**Brano fornito**.
* * *

ISIS IN SIRIA. Il Grande Medio Oriente 2.

ISIS IN SIRIA. Il Grande Medio Oriente 2.

La seconda parte dell’interessante analisi sul progetto del ‘Grande Medio Oriente’, poco conosciuto spesso anche agli addetti ai lavori ma rivelatore di un progetto che sta avendo una attuazione generando un…caos incontrollato?

Il Direttore scientifico: Maria Gabriella Pasqualini

Il passaggio dell’ “Islamic State in Iraq and Sham” da Baghdad a Damasco costituisce il naturale processo della strategia del “Grande Medio Oriente” elaborata da USA e Israele sin dalla seconda guerra del Golfo, come già evidenziato nel precedente articolo ISIS in Siria.1. (7 gennaio 2015)

Il progetto, ripreso dall’amministrazione USA nel 2002 da uno studio israeliano del 1994, prevede: la divisione dell’Iraq in tre piccoli Stati: il Nord curdo, il Centro sunnita e il Sud sciita; il contenimento delle mire egemoniche iraniane smantellandone l’“asse sciita” e il divieto di proseguire la politica nucleare aggredendola con un’orchestrata campagna mediatica e sanzioni con l’accusa che Teheran voglia in realtà dotarsi di ordigni atomici.

La strategia non è nuova: guerra ritorsiva o “umanitaria” e destabilizzazione dei Paesi aggrediti favorendone con ogni mezzo l’opposizione interna.

E’ la strategia nota come “Caos costruttivo”. Modulo che ha finora causato molto caos senza costruire nulla.

Tra gli esempi recenti vi sono Afghanistan, Iraq, Libia, Mali e Siria.

In Siria, interessati agenti esterni intervengono sin dalle prime dimostrazioni popolari del marzo 2011. Nelle iniziali manifestazioni la popolazione chiede solo la fine della legislazione d’emergenza, la liberazione dei detenuti politici, una più equa distribuzione delle risorse e accesso al lavoro.

Diversa è l’agenda degli attori esterni.

Da documentazione dell’Agenzia d’intelligence privata “Stratfor” emerge che Forze Speciali britanniche e statunitensi addestrano sin dal 2011 i militanti della prima opposizione armata siriana con l’obiettivo di sconfiggere il regime alawita di Assad.

* * *

(Testo trascritto delle pagine)
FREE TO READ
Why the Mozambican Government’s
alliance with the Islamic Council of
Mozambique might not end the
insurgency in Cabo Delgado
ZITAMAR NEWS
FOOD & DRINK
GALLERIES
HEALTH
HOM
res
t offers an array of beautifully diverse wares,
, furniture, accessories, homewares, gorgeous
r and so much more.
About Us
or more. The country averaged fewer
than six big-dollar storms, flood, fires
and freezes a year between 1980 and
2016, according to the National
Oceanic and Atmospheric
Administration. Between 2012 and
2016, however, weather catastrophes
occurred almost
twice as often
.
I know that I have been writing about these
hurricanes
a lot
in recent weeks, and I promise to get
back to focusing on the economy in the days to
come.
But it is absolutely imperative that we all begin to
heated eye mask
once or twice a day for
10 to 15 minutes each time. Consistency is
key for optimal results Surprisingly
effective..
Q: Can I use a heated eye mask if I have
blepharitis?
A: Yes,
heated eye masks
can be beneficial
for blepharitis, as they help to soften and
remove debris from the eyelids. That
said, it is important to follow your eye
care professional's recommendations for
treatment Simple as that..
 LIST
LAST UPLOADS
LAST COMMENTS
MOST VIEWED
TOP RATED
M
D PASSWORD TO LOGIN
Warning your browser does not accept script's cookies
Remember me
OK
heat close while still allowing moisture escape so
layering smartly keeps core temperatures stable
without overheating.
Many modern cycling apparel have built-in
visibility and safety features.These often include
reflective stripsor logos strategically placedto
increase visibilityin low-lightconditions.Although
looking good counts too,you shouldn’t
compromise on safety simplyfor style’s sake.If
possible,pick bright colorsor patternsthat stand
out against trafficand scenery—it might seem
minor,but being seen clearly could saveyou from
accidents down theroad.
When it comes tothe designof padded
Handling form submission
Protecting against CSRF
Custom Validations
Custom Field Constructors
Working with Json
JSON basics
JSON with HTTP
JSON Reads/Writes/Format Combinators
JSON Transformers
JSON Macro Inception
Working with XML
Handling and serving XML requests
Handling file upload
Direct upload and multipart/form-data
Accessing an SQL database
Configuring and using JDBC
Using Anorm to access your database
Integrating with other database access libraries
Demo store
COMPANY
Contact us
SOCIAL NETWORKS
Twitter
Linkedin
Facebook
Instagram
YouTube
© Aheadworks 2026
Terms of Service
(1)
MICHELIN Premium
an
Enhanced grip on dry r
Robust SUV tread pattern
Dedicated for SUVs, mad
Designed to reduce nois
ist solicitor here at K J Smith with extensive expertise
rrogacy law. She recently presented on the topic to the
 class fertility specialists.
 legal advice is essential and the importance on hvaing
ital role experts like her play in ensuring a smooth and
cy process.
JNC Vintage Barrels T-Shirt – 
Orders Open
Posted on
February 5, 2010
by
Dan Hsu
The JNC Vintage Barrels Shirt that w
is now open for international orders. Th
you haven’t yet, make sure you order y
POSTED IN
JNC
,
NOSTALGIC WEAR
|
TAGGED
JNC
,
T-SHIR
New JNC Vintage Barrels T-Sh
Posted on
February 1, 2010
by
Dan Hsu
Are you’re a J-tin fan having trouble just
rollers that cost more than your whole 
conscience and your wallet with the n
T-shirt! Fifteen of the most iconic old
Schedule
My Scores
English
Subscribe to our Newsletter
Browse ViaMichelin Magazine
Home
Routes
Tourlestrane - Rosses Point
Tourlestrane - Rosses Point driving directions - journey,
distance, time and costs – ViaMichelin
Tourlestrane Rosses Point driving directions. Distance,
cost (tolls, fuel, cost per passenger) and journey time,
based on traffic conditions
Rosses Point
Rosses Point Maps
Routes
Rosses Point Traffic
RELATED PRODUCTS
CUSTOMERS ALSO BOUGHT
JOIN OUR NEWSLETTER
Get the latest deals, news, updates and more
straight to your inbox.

* * *

**Da svolgere**.
1. Riscriva la parte del brano fornito che si apre con le parole contenenti "La seconda parte" e si chiude con "generando un…caos incontrollato?", sostituendo "analisi" con "disamina".
2. Trascriva senza alcuna modifica soltanto le righe che vanno dalla prima delle righe fornite fino a quella contenente "layering smartly keeps", entrambe incluse.

**Risposte scritte**.
1.
La seconda parte dell’interessante disamina sul progetto del ‘Grande Medio Oriente’, poco conosciuto spesso anche agli addetti ai lavori ma rivelatore di un progetto che sta avendo una attuazione generando un…caos incontrollato?

2.
FREE TO READ
Why the Mozambican Government’s
alliance with the Islamic Council of
Mozambique might not end the
insurgency in Cabo Delgado
ZITAMAR NEWS
FOOD & DRINK
GALLERIES
HEALTH
HOM
res
t offers an array of beautifully diverse wares,
, furniture, accessories, homewares, gorgeous
r and so much more.
About Us
or more. The country averaged fewer
than six big-dollar storms, flood, fires
and freezes a year between 1980 and
2016, according to the National
Oceanic and Atmospheric
Administration. Between 2012 and
2016, however, weather catastrophes
occurred almost
twice as often
.
I know that I have been writing about these
hurricanes
a lot
in recent weeks, and I promise to get
back to focusing on the economy in the days to
come.
But it is absolutely imperative that we all begin to
heated eye mask
once or twice a day for
10 to 15 minutes each time. Consistency is
key for optimal results Surprisingly
effective..
Q: Can I use a heated eye mask if I have
blepharitis?
A: Yes,
heated eye masks
can be beneficial
for blepharitis, as they help to soften and
remove debris from the eyelids. That
said, it is important to follow your eye
care professional's recommendations for
treatment Simple as that..
 LIST
LAST UPLOADS
LAST COMMENTS
MOST VIEWED
TOP RATED
M
D PASSWORD TO LOGIN
Warning your browser does not accept script's cookies
Remember me
OK
heat close while still allowing moisture escape so
layering smartly keeps core temperatures stable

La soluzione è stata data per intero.